I want to give the big picture, because once you have the big picture the details fall into place much more easily.

 

There are two common ways of reading Revelation.

One is the Futurist Interpretation and the other is the Past-Historical Interpretation.

 

The Futurist Interpretation is the one that gets the most attention.

Futurists read Revelation looking for signs of the end times.

There have been many that have already predicted the end of the world but we are still here.

The trouble with this interpretation is that it is focused on the individual being “saved” and the vast majority lost or suffering.

It also is not very socially or environmentally friendly because if the end is near then why waste time trying to fix the social and environmental problems of our world.

This is not the interpretation that I subscribe to, and I discourage others from adopting it as well.

 

The Past-Historical Interpretation sets Revelation into perspective with the context of the past.

The context of the book of Revelation is the persecutions of the early 2nd century.

Some believe it was written during the reign of the Roman Emperor Domition.

The church was under attack because Christians refused to call Caesar “Lord.”

Many were being martyred as examples to everyone else.

New and grotesque ways were invented to punish these Jesus people.

 

But some of the old ways were used too.

Ways like crucifixion and imprisonment.

That is where the Book of Revelation begins.

On a hot barren prison island called Patmos where John was imprisoned on account of the Word of God.

John wrote Revelation as a commentary on the horrible current events for Christians and hoped that things would get better very “soon”.

When things didn’t get better soon, the Past-Historical Interpretation causes us to re-examine the divine inspiration of John and even the whole Bible.

You be the judge.

 

The Book of Revelation begins on a prison Island in the 2nd century, but it doesn’t stay there for long.

After brief but poignant greetings to the churches in Asia Minor, John has a vision where he is taken up to heaven with Jesus.

With a literal cast of thousands, John is shown “what must soon take place.”

The images that follow are bizarre and frightening.

They include angels and demons, beasts and dragons.

That is the content that most disturbs people.

 

The vast middle section of Revelation that contains all these frightening images is disturbing yet these images seem to fall loosely into two categories: images of judgment and images of vindication.

The first, images of judgment, are truly frightening.

And Revelation pulls out all the stops.

It depicts the world in all its ugliness.

In Revelation the world is a sinful harlot that is drunk with the blood of the martyrs.

The world is an awful beast that tries to devour anything good that is born into the world.

 

In these images, God’s judgment is poured out upon that evil.

Early in the book, John is shown a vision of the martyred saints of God calling from beneath that altar.

And all these saints are calling to God to bring judgment on the world.

And adjacent to that, the prayers of the saints on earth are brought before God.
--*--
# Aim A
Copy the entries word for word, beginning at the line that contains "name author: A. DC." and ending after the line that contains "scientific name: Diplazium sp.".

(A run of records)
--*--
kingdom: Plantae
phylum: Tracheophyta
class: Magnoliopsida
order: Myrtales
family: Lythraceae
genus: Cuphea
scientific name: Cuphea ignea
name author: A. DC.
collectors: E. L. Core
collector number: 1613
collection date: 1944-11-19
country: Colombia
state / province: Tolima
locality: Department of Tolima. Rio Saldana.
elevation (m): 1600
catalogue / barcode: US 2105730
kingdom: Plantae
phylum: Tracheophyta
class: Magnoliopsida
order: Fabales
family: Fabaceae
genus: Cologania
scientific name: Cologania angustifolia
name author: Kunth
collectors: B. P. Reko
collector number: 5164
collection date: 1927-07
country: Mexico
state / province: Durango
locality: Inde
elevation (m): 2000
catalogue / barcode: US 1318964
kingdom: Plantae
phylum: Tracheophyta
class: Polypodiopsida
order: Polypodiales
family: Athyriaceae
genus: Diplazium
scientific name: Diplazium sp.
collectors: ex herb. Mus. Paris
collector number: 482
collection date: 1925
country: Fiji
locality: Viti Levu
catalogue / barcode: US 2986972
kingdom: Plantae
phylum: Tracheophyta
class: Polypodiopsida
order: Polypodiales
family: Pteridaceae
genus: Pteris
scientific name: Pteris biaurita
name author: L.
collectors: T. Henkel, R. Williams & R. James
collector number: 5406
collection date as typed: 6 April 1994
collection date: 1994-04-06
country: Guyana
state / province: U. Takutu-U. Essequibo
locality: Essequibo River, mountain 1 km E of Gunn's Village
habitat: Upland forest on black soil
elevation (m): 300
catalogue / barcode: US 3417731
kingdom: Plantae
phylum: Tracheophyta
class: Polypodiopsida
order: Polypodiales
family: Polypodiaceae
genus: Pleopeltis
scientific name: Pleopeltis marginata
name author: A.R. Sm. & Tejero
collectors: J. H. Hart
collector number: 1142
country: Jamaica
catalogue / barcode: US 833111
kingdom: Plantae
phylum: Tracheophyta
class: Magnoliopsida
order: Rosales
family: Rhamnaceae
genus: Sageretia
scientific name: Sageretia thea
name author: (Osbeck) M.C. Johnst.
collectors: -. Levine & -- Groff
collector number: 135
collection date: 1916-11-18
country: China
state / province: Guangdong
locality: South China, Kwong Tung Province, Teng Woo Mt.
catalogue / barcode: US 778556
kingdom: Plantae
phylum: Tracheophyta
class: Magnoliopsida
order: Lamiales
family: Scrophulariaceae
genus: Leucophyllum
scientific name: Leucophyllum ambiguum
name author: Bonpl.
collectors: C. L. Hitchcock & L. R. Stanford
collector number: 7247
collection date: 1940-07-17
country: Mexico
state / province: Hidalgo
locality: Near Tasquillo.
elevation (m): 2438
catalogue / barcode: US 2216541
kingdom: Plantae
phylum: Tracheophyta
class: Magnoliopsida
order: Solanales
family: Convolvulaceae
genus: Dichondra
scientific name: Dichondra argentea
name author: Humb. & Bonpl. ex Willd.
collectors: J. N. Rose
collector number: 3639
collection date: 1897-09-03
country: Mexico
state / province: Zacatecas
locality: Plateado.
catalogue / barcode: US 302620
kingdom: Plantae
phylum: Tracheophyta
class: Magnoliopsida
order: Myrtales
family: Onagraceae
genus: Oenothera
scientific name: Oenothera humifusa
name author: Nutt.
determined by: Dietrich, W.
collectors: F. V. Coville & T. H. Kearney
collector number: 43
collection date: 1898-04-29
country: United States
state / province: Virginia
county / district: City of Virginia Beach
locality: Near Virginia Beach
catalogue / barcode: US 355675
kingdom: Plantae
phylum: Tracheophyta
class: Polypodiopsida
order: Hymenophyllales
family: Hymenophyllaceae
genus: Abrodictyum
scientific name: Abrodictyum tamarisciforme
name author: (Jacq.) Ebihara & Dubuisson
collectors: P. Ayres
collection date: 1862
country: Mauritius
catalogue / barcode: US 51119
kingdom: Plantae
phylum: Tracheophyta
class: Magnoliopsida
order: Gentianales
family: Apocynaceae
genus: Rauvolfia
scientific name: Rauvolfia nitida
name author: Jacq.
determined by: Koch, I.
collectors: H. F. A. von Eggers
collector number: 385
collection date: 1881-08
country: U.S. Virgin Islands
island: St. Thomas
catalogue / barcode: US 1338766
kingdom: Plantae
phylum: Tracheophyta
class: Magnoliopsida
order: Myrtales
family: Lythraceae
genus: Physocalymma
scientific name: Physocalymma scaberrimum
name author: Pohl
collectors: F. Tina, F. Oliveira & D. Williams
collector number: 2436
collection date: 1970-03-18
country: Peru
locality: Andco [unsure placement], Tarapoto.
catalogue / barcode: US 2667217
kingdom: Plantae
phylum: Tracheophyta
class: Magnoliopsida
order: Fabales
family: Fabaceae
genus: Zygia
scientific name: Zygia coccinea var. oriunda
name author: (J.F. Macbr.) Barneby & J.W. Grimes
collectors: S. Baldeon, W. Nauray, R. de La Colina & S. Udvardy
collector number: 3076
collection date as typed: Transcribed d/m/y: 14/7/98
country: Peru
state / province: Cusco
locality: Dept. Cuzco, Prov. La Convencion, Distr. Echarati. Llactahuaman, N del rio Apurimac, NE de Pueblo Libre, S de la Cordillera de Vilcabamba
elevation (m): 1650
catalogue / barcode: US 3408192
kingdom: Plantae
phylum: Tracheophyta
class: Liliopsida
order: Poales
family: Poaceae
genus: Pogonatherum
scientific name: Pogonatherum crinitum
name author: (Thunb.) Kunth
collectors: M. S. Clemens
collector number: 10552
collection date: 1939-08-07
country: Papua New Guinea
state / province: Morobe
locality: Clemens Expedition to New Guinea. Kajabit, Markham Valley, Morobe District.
--*--
# Aim B
Answer these questions from the text on reading Revelation:
(i) What are the two common ways of reading Revelation that the text names?
(ii) On what island was John imprisoned?
(iii) Into which two categories do the images of the middle section loosely fall?

# Solution A
name author: A. DC.
collectors: E. L. Core
collector number: 1613
collection date: 1944-11-19
country: Colombia
state / province: Tolima
locality: Department of Tolima. Rio Saldana.
elevation (m): 1600
catalogue / barcode: US 2105730
kingdom: Plantae
phylum: Tracheophyta
class: Magnoliopsida
order: Fabales
family: Fabaceae
genus: Cologania
scientific name: Cologania angustifolia
name author: Kunth
collectors: B. P. Reko
collector number: 5164
collection date: 1927-07
country: Mexico
state / province: Durango
locality: Inde
elevation (m): 2000
catalogue / barcode: US 1318964
kingdom: Plantae
phylum: Tracheophyta
class: Polypodiopsida
order: Polypodiales
family: Athyriaceae
genus: Diplazium
scientific name: Diplazium sp.

# Solution B
(i) The Futurist Interpretation and the Past-Historical Interpretation.
(ii) Patmos.
(iii) Images of judgment and images of vindication.